I'm not a finance guy, but I've always thought people put too much stake in trying to make realistic dollar values out of what is pretty much unquantifiable, i.e. startup equity. At the end of the day, if you're accepted to YC, you simply need to ponder "is 7% of my company worth the entire package?" and decide accordingly. Of course, these things have real consequences in future rounds, but as far as I know, that's just the agreed upon fiction, rather than some underlying financial truth.

To me, this kind of connects to the debate on employee equity that's been ongoing. Sure, intellectually we want to equate that with upfront salary and then compensate at the market rate. But in reality it can never be that way for a plethora of reasons -- tax concerns, option rules, difference in equity classes, etc.

Again, I don't really know what I'm talking about, but I don't think people should view equity as dollars. To me, equity is better thought of as an entirely separate finite resource of a company. One which has different value to different people, depending on ability to take on risk.


This might actually have been a reality for some time. See some of the exit valuations on AngelList - all seem to be $5m+. So $1.7m value at entry isn't out of whack.

It does seem though that the primary aim here is to provide more for living expenses, which means that the $1.7m implicit valuation might need to be taken with a grain of salt.
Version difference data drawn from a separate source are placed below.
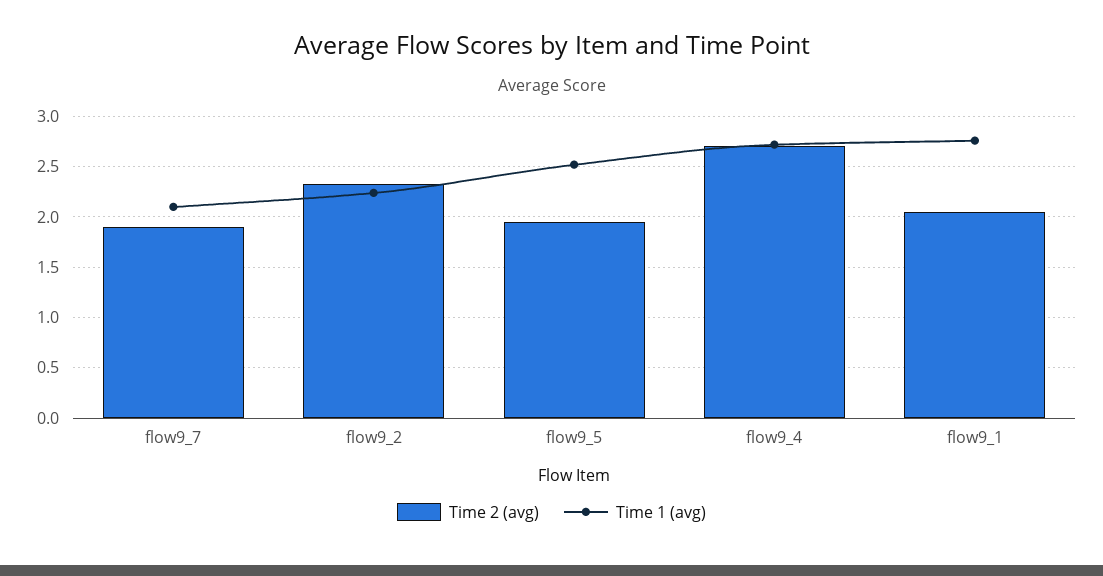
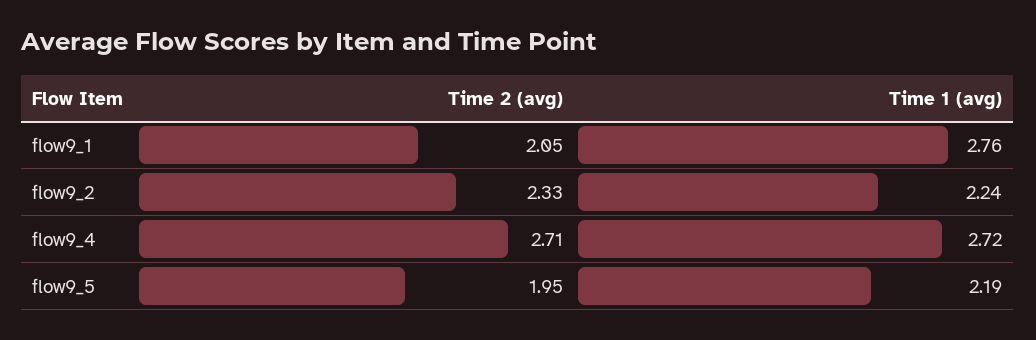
  {
    "Time 2 (avg)": {
-     "flow9_7": 1.9,
      "flow9_2": 2.33,
      "flow9_5": 1.95,
      "flow9_4": 2.71,
      "flow9_1": 2.05
    },
    "Time 1 (avg)": {
-     "flow9_7": 2.1,
      "flow9_2": 2.24,
-     "flow9_5": 2.5,
+     "flow9_5": 2.19,
      "flow9_4": 2.72,
      "flow9_1": 2.76
    }
  }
Not that it matters much anyway.


investors understand YC and don't utilize the investment for valuation purposes that I've seen. most companies I know were going backwards by that math to bring YC on board as an investor (which we did so willingly).
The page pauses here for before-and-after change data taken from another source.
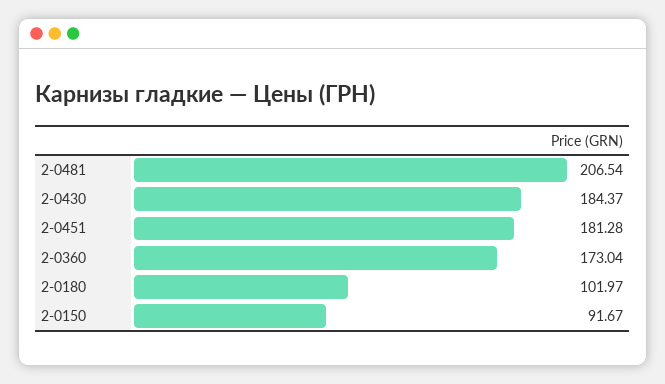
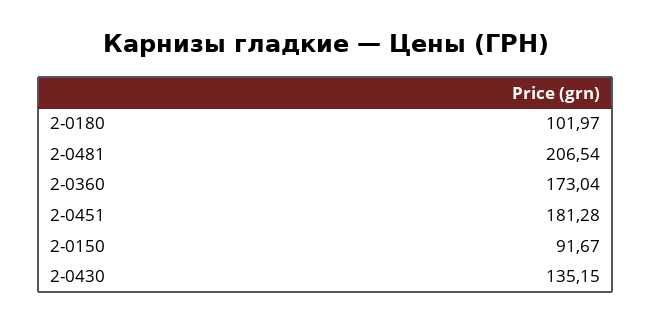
  {
    "2-0481": 206.54,
-   "2-0430": 184.37,
+   "2-0430": 135.15,
    "2-0451": 181.28,
    "2-0360": 173.04,
    "2-0180": 101.97,
    "2-0150": 91.67
  }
Pretty insignificant. You can't spend that money. No one can.

; YC, financially, is enough money for you to live in the Bay Area to work on your company for a fixed time in which you're expected to grow and acquire more capital and a probability assessment on your potential future value.

Keywords, 'potential' and 'future'.

You can't up and sell your company for $1.7M, Sam Altman can't, no one can because no one would buy it because YC isn't saying "You are now in possession of, and operating something, that is worth $1.7M to the world." At such an early stage, all they're really saying is, "There is a probability that your company will be worth $1.7M, and the probability is high enough such that we're willing to put our money where our mouths are."


Alternately, if your company is worth less than $1.7M then YC won't invest?


As they made clear, YC is not necessarily out just to make a profit. (The investment in non-profits, for instance, is clearly not profit driven.) Sure, they'll make a profit, but that won't be the only driver.

Besides, at this stage, no company actually has a value. Companies have a probability distribution of possible values... and it's a very diffuse distribution.


That actually makes sense. VC is a reputation-driven system. It shouldn't be that way, but it is. I'm not talking about YC but in general here: there are people way dumber than I am who can put in a good word for a startup and bump its perceived value (and, arguably, its expected return, because reputation is so big in this game) by 50% or more.

In fact, I always held a pretty negative view of YC's prior low valuations. It struck me as PG monetizing his (admittedly, well-earned, because his Lisp chops are really strong) reputation, and the low infusions, to me, indicated that the target audience was young people without families.

I'm afraid to say this, for fear that people are thinking I'm losing my edge by saying something nice about an investor, but I actually like Sam Altman so far. I think he's making a lot of really good decisions.


Seems pretty ridiculous to be honest.


To me too. But then again, I'm European.